MS Guy Does Hadoop (Part 3 – Hive)
Writing MapReduce Java jobs might be OK for simple analytical needs or distributing processing jobs but it might be challenging for more involved scenarios, such as joining two datasets. This is where Hive comes in. Hive was originally developed by the Facebook data warehousing team after they concluded that “… developers ended up spending hours (if not days) to write programs for even simple analyses”. Instead, Hive offers a SQL–like language that is capable of auto-generating the MapReduce code.
The Hive Shell
Hive introduces the notion of a “table” on top of data. It has its own shell which can be invoked by typing “hive” in the command window. The following command shows the Hive tables. I have defined two tables: records and records_ex.
[cloudera@localhost book]$ hive
hive> show tables;
OK
records
records_ex
Time taken: 4.602 seconds
hive>
Creating a Managed Table
Suppose you have a file with the following tab-delimited format:
1950 0 1
1950 22 1
1950 -11 1
1949 111 1
1949 78 1
The following Hive statement creates a records table with three columns.
hive> CREATE TABLE records (year STRING, temperature INT, quality INT)
ROW FORMAT DELIMITED
FIELDS TERMINATED BY ‘\t’;
Next, we use the LOAD DATA statement to populate the records table with data from a file located on the local file system:
LOAD DATA LOCAL INPATH ‘input/ncdc/micro-tab/sample.txt’
OVERWRITE INTO TABLE records;
This causes Hive to move the file to its repository on local file system (/hive/warehouse). Therefore, by default, Hive will manage the table.

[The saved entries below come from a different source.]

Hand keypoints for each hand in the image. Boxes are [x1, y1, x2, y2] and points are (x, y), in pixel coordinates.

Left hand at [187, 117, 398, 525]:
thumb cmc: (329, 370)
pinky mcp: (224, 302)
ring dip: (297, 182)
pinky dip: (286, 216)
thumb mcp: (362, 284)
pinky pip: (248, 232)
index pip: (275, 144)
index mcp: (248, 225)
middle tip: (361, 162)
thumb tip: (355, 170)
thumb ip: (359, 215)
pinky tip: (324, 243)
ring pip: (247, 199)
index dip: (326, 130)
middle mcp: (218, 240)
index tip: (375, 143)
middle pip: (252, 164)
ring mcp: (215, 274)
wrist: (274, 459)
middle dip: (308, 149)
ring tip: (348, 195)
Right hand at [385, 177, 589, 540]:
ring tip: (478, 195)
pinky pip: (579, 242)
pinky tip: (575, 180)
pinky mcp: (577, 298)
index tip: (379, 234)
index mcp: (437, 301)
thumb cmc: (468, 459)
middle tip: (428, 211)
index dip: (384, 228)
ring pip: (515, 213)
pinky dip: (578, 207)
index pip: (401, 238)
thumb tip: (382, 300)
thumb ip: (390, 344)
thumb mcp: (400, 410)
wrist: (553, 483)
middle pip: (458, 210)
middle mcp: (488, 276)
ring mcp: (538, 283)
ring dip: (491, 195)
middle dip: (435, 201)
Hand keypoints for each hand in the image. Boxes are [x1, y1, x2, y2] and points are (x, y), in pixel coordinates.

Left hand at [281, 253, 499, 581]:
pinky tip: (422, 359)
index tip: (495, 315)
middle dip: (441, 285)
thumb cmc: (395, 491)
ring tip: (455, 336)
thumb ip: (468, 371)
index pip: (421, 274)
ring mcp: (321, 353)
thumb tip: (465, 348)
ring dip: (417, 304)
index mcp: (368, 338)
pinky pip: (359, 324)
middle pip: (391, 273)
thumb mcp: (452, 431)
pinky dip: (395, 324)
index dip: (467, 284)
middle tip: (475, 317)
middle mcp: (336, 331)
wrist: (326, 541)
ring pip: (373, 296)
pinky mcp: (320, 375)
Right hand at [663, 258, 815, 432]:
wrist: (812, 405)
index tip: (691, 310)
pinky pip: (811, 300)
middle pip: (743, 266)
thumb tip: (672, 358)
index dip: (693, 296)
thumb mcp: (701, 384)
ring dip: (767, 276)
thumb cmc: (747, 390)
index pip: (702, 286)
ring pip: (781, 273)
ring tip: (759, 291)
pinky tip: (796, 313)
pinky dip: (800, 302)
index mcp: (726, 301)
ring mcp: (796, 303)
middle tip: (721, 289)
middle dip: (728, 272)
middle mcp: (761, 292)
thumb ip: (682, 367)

If you drop the table, Hive will delete the source data.
Creating an External Table
What if the data is already in HDFS and you don’t want to move the files? In this case, you can tell Hive that the table will be external to Hive and you’ll manage the data. Suppose that you’ve already copied the sample.txt file to HDFS:
>hive[cloudera@localhost ~]$ hadoop dfs -ls /user/cloudera/input/ncdc
Found 1 items
-rw-r–r– 1 cloudera supergroup 529 2012-06-07 16:24 /user/cloudera/input/ncdc/sample.txt
Next, we tell Hive to create an external table:
CREATE EXTERNAL TABLE records_ex (year STRING, temperature INT, quality INT)
LOCATION ‘/user/cloudera/records_ex’;
LOAD DATA INPATH ‘/input/ncdc/sample.txt’
OVERWRITE INTO TABLE records_ex
The EXTERNAL clause causes Hive to leave the data where it is without even checking if the file exists. The INPATH clause points to the source file. The OVEWRITE clause causes the existing data to be removed.
Querying Data
The Hive SQL variant language is called HiveQL. HiveQL does not support the full SQL-92 specification as this wasn’t a design goal. The following two examples show how to select all data from our table.
hive> select * from records_ex;
OK
1950 0 1
1950 22 1
1950 -11 1
1949 111 1
1949 78 1
Time taken: 0.527 seconds
hive> SELECT year, MAX(temperature)
> FROM records
> WHERE temperature != 9999
> AND quality in (1,2)
> GROUP BY year;
Total MapReduce jobs = 1
Launching Job 1 out of 1
Number of reduce tasks not specified. Estimated from input data size: 1
In order to change the average load for a reducer (in bytes):
set hive.exec.reducers.bytes.per.reducer=<number>
In order to limit the maximum number of reducers:
set hive.exec.reducers.max=<number>
In order to set a constant number of reducers:
set mapred.reduce.tasks=<number>
Starting Job = job_201206241704_0001, Tracking URL = http://0.0.0.0:50030/jobdetails.jsp?jobid=job_201206241704_0001
Kill Command = /usr/lib/hadoop/bin/hadoop job -Dmapred.job.tracker=0.0.0.0:8021 -kill job_201206241704_0001
2012-06-24 18:21:15,022 Stage-1 map = 0%, reduce = 0%
2012-06-24 18:21:19,106 Stage-1 map = 100%, reduce = 0%
2012-06-24 18:21:30,212 Stage-1 map = 100%, reduce = 100%
Ended Job = job_201206241704_0001
OK
1949 111
1950 22
Time taken: 26.779 seconds
As you can see from the second example, Hive generates a MapReduce job. Please don’t make any conclusions from the fact that this simple query takes 26 seconds on my VM while it would take a millisecond to execute on any modern relational database. It takes quite a bit of time to instantiate MapReduce jobs and end users probably won’t query Hadoop directly anyway. Besides, the performance results will probably look completely different with hundreds of terabytes of data.
In a future blog on Hadoop, I plan to summarize my research on Hadoop and recommend usage scenarios.